-- BEGIN GIVEN INFORMATION --

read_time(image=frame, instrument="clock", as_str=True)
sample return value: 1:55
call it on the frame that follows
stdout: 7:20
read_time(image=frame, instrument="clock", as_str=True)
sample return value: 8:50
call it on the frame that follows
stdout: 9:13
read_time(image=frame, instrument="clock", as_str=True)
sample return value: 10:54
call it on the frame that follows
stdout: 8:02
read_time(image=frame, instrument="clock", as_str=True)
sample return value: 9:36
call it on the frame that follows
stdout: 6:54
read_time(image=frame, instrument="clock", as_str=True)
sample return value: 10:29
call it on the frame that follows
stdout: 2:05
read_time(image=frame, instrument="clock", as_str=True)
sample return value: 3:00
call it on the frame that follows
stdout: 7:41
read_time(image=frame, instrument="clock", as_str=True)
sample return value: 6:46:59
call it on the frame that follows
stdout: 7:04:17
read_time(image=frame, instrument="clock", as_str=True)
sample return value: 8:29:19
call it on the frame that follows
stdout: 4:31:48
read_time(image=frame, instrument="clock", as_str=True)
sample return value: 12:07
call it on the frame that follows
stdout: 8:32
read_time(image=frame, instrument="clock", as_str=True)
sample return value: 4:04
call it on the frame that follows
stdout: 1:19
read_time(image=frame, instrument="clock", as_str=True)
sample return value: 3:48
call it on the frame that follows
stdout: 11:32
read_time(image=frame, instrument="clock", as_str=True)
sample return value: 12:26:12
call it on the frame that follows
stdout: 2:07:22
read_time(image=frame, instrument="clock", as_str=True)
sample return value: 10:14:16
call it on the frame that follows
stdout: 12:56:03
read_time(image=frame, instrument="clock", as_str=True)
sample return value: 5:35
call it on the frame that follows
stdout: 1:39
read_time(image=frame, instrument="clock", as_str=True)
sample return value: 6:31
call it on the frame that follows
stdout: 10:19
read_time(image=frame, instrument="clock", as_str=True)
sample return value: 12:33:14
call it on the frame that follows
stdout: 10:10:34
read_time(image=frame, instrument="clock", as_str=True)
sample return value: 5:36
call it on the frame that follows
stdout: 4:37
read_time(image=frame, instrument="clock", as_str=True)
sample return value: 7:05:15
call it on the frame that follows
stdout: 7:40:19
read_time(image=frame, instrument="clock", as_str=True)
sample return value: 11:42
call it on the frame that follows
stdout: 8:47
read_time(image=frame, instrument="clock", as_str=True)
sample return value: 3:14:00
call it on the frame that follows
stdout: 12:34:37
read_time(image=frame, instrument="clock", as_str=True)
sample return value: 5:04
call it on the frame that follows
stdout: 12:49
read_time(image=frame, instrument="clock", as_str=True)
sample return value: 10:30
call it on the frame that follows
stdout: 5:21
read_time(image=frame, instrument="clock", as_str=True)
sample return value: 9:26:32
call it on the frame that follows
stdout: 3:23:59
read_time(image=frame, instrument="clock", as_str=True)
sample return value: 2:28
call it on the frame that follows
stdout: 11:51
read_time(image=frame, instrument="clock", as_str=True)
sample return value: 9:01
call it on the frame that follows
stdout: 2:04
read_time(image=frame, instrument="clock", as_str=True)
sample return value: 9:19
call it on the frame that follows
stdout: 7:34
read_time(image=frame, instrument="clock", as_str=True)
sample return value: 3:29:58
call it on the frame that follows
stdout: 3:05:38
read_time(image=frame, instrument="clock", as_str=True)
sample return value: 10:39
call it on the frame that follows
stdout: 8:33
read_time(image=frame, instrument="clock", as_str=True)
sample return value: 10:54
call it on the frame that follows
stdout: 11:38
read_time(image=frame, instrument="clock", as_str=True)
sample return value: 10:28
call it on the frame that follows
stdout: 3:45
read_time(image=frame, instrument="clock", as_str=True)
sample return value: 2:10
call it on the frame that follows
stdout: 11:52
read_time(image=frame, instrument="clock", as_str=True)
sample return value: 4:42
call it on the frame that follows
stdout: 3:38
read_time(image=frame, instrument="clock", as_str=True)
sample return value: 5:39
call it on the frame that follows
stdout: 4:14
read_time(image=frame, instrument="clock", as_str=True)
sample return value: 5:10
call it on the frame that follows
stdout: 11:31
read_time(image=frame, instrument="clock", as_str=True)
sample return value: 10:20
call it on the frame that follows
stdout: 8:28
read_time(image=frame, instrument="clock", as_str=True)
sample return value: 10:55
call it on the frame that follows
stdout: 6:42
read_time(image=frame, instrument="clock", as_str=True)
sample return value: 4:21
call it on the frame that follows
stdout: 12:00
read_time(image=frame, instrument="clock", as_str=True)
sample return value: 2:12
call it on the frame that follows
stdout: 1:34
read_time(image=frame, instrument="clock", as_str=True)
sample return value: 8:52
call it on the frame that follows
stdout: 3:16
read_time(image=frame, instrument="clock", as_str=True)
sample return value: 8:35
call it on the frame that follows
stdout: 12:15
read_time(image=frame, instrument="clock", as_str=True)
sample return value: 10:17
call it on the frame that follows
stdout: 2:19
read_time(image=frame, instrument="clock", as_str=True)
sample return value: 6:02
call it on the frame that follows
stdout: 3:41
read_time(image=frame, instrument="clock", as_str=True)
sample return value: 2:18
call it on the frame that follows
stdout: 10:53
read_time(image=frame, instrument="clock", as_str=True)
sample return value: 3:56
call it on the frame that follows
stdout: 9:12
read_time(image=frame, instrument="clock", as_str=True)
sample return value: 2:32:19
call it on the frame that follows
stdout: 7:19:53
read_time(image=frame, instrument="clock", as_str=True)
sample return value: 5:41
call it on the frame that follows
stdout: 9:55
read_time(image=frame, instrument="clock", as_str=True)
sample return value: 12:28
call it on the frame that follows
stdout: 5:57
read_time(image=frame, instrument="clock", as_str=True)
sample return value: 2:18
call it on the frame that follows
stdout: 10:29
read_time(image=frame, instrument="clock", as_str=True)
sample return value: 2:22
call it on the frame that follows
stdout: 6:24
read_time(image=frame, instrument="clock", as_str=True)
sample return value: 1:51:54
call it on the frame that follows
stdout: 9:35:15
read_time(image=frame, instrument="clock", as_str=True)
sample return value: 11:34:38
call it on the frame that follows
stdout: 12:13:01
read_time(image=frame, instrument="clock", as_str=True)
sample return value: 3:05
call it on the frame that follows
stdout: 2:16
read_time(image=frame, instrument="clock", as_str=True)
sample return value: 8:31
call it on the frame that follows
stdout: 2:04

-- END GIVEN INFORMATION --

▶ REQUEST
Format every row above as a two-column CSV with the headers "input" and "reading", one line per row. Put each row's text and its answer in separate quoted fields, replacing line breaks with spaces.

▶ COMPLETED TASK
input,reading
"read_time(image=frame, instrument=""clock"", as_str=True) sample return value: 1:55 call it on the frame that follows stdout:","7:20"
"read_time(image=frame, instrument=""clock"", as_str=True) sample return value: 8:50 call it on the frame that follows stdout:","9:13"
"read_time(image=frame, instrument=""clock"", as_str=True) sample return value: 10:54 call it on the frame that follows stdout:","8:02"
"read_time(image=frame, instrument=""clock"", as_str=True) sample return value: 9:36 call it on the frame that follows stdout:","6:54"
"read_time(image=frame, instrument=""clock"", as_str=True) sample return value: 10:29 call it on the frame that follows stdout:","2:05"
"read_time(image=frame, instrument=""clock"", as_str=True) sample return value: 3:00 call it on the frame that follows stdout:","7:41"
"read_time(image=frame, instrument=""clock"", as_str=True) sample return value: 6:46:59 call it on the frame that follows stdout:","7:04:17"
"read_time(image=frame, instrument=""clock"", as_str=True) sample return value: 8:29:19 call it on the frame that follows stdout:","4:31:48"
"read_time(image=frame, instrument=""clock"", as_str=True) sample return value: 12:07 call it on the frame that follows stdout:","8:32"
"read_time(image=frame, instrument=""clock"", as_str=True) sample return value: 4:04 call it on the frame that follows stdout:","1:19"
"read_time(image=frame, instrument=""clock"", as_str=True) sample return value: 3:48 call it on the frame that follows stdout:","11:32"
"read_time(image=frame, instrument=""clock"", as_str=True) sample return value: 12:26:12 call it on the frame that follows stdout:","2:07:22"
"read_time(image=frame, instrument=""clock"", as_str=True) sample return value: 10:14:16 call it on the frame that follows stdout:","12:56:03"
"read_time(image=frame, instrument=""clock"", as_str=True) sample return value: 5:35 call it on the frame that follows stdout:","1:39"
"read_time(image=frame, instrument=""clock"", as_str=True) sample return value: 6:31 call it on the frame that follows stdout:","10:19"
"read_time(image=frame, instrument=""clock"", as_str=True) sample return value: 12:33:14 call it on the frame that follows stdout:","10:10:34"
"read_time(image=frame, instrument=""clock"", as_str=True) sample return value: 5:36 call it on the frame that follows stdout:","4:37"
"read_time(image=frame, instrument=""clock"", as_str=True) sample return value: 7:05:15 call it on the frame that follows stdout:","7:40:19"
"read_time(image=frame, instrument=""clock"", as_str=True) sample return value: 11:42 call it on the frame that follows stdout:","8:47"
"read_time(image=frame, instrument=""clock"", as_str=True) sample return value: 3:14:00 call it on the frame that follows stdout:","12:34:37"
"read_time(image=frame, instrument=""clock"", as_str=True) sample return value: 5:04 call it on the frame that follows stdout:","12:49"
"read_time(image=frame, instrument=""clock"", as_str=True) sample return value: 10:30 call it on the frame that follows stdout:","5:21"
"read_time(image=frame, instrument=""clock"", as_str=True) sample return value: 9:26:32 call it on the frame that follows stdout:","3:23:59"
"read_time(image=frame, instrument=""clock"", as_str=True) sample return value: 2:28 call it on the frame that follows stdout:","11:51"
"read_time(image=frame, instrument=""clock"", as_str=True) sample return value: 9:01 call it on the frame that follows stdout:","2:04"
"read_time(image=frame, instrument=""clock"", as_str=True) sample return value: 9:19 call it on the frame that follows stdout:","7:34"
"read_time(image=frame, instrument=""clock"", as_str=True) sample return value: 3:29:58 call it on the frame that follows stdout:","3:05:38"
"read_time(image=frame, instrument=""clock"", as_str=True) sample return value: 10:39 call it on the frame that follows stdout:","8:33"
"read_time(image=frame, instrument=""clock"", as_str=True) sample return value: 10:54 call it on the frame that follows stdout:","11:38"
"read_time(image=frame, instrument=""clock"", as_str=True) sample return value: 10:28 call it on the frame that follows stdout:","3:45"
"read_time(image=frame, instrument=""clock"", as_str=True) sample return value: 2:10 call it on the frame that follows stdout:","11:52"
"read_time(image=frame, instrument=""clock"", as_str=True) sample return value: 4:42 call it on the frame that follows stdout:","3:38"
"read_time(image=frame, instrument=""clock"", as_str=True) sample return value: 5:39 call it on the frame that follows stdout:","4:14"
"read_time(image=frame, instrument=""clock"", as_str=True) sample return value: 5:10 call it on the frame that follows stdout:","11:31"
"read_time(image=frame, instrument=""clock"", as_str=True) sample return value: 10:20 call it on the frame that follows stdout:","8:28"
"read_time(image=frame, instrument=""clock"", as_str=True) sample return value: 10:55 call it on the frame that follows stdout:","6:42"
"read_time(image=frame, instrument=""clock"", as_str=True) sample return value: 4:21 call it on the frame that follows stdout:","12:00"
"read_time(image=frame, instrument=""clock"", as_str=True) sample return value: 2:12 call it on the frame that follows stdout:","1:34"
"read_time(image=frame, instrument=""clock"", as_str=True) sample return value: 8:52 call it on the frame that follows stdout:","3:16"
"read_time(image=frame, instrument=""clock"", as_str=True) sample return value: 8:35 call it on the frame that follows stdout:","12:15"
"read_time(image=frame, instrument=""clock"", as_str=True) sample return value: 10:17 call it on the frame that follows stdout:","2:19"
"read_time(image=frame, instrument=""clock"", as_str=True) sample return value: 6:02 call it on the frame that follows stdout:","3:41"
"read_time(image=frame, instrument=""clock"", as_str=True) sample return value: 2:18 call it on the frame that follows stdout:","10:53"
"read_time(image=frame, instrument=""clock"", as_str=True) sample return value: 3:56 call it on the frame that follows stdout:","9:12"
"read_time(image=frame, instrument=""clock"", as_str=True) sample return value: 2:32:19 call it on the frame that follows stdout:","7:19:53"
"read_time(image=frame, instrument=""clock"", as_str=True) sample return value: 5:41 call it on the frame that follows stdout:","9:55"
"read_time(image=frame, instrument=""clock"", as_str=True) sample return value: 12:28 call it on the frame that follows stdout:","5:57"
"read_time(image=frame, instrument=""clock"", as_str=True) sample return value: 2:18 call it on the frame that follows stdout:","10:29"
"read_time(image=frame, instrument=""clock"", as_str=True) sample return value: 2:22 call it on the frame that follows stdout:","6:24"
"read_time(image=frame, instrument=""clock"", as_str=True) sample return value: 1:51:54 call it on the frame that follows stdout:","9:35:15"
"read_time(image=frame, instrument=""clock"", as_str=True) sample return value: 11:34:38 call it on the frame that follows stdout:","12:13:01"
"read_time(image=frame, instrument=""clock"", as_str=True) sample return value: 3:05 call it on the frame that follows stdout:","2:16"
"read_time(image=frame, instrument=""clock"", as_str=True) sample return value: 8:31 call it on the frame that follows stdout:","2:04"